The final theme to emerge from the accounts is tenacity which drastically impacts on the likelihood of success in clinical psychology. In each story we see a sort of “I will find a way or make a way” attitude. Tenacious people like this have a solid conviction not only that their goal is possible to achieve but that it will be achieved one way or another. Thus, the ability to keep going when giving up seems the easiest thing to do is crucial to success in gaining entry to and maintaining a successful career in clinical psychology.

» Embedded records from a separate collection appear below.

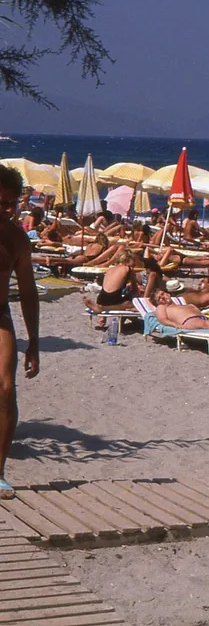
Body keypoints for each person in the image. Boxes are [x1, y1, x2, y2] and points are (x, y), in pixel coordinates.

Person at [0, 165, 40, 499]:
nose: (6, 210)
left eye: (10, 204)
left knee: (5, 388)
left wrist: (34, 343)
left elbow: (28, 292)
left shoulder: (16, 239)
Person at [81, 248, 139, 312]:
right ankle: (101, 308)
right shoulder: (128, 269)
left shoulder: (110, 269)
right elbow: (135, 290)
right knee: (130, 304)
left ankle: (102, 316)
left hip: (101, 299)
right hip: (112, 299)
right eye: (134, 260)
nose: (135, 264)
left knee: (114, 296)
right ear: (128, 259)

In conclusion, the qualities of Resilience, Reflexivity and Tenacity are some of the many personal qualities impacting success in Clinical Psychology. Resilience builds brilliance! If you are interested in reading how these qualities are played out in action, please do check out “The Clinical Psychologist Collective: Advice and Guidance for Aspiring Clinical Psychologists” by Dr. Marianne Trent. As a final thought, I would just like to ask you: If you were to imagine all that you could be, and aim single mindedly at that, who would that person be and what will you do to get there? Whatever your chosen path, I wish you the very best of luck on your journey!

Evan Flynn (MBPsS, MSc.) is an aspiring Clinical Psychologist with an interest in psychodynamic and meaning-centred/existential therapeutic approaches. He is currently building up psychology-related work experience in preparation for applying to doctorate programs and preparing a Psychobiography publication on the songwriter Elliott Smith.